### DATA EXCERPTS
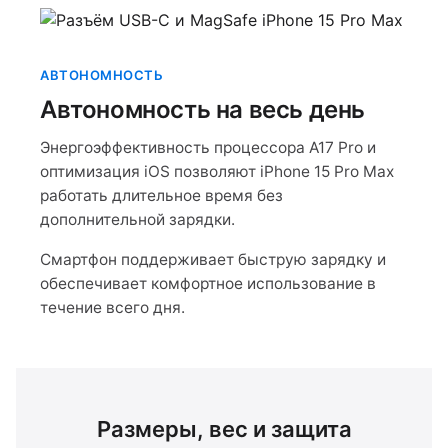
АВТОНОМНОСТЬ
Автономность на весь день
Энергоэффективность процессора A17 Pro и
оптимизация iOS позволяют iPhone 15 Pro Max
работать длительное время без
дополнительной зарядки.
Смартфон поддерживает быструю зарядку и
обеспечивает комфортное использование в
течение всего дня.
Размеры, вес и защита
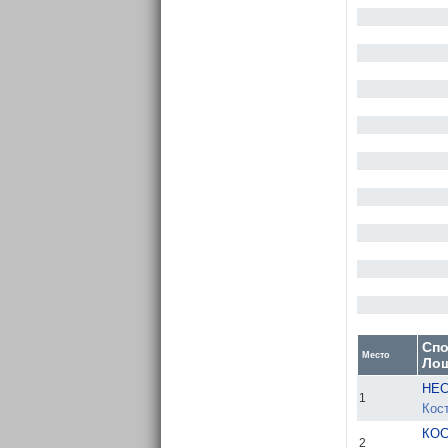
Спо
Место
Ло
НЕС
1
Кост
КОС
2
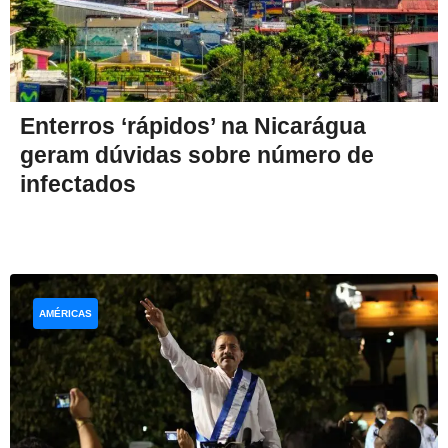
Enterros ‘rápidos’ na Nicarágua
geram dúvidas sobre número de
infectados
AMÉRICAS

### ACTIVITY
An exact copy of the data above is required, printed without its pictures.

### TASK OUTPUT
АВТОНОМНОСТЬ
Автономность на весь день
Энергоэффективность процессора A17 Pro и
оптимизация iOS позволяют iPhone 15 Pro Max
работать длительное время без
дополнительной зарядки.
Смартфон поддерживает быструю зарядку и
обеспечивает комфортное использование в
течение всего дня.
Размеры, вес и защита
Спо
Место
Ло
НЕС
1
Кост
КОС
2
Enterros ‘rápidos’ na Nicarágua
geram dúvidas sobre número de
infectados
AMÉRICAS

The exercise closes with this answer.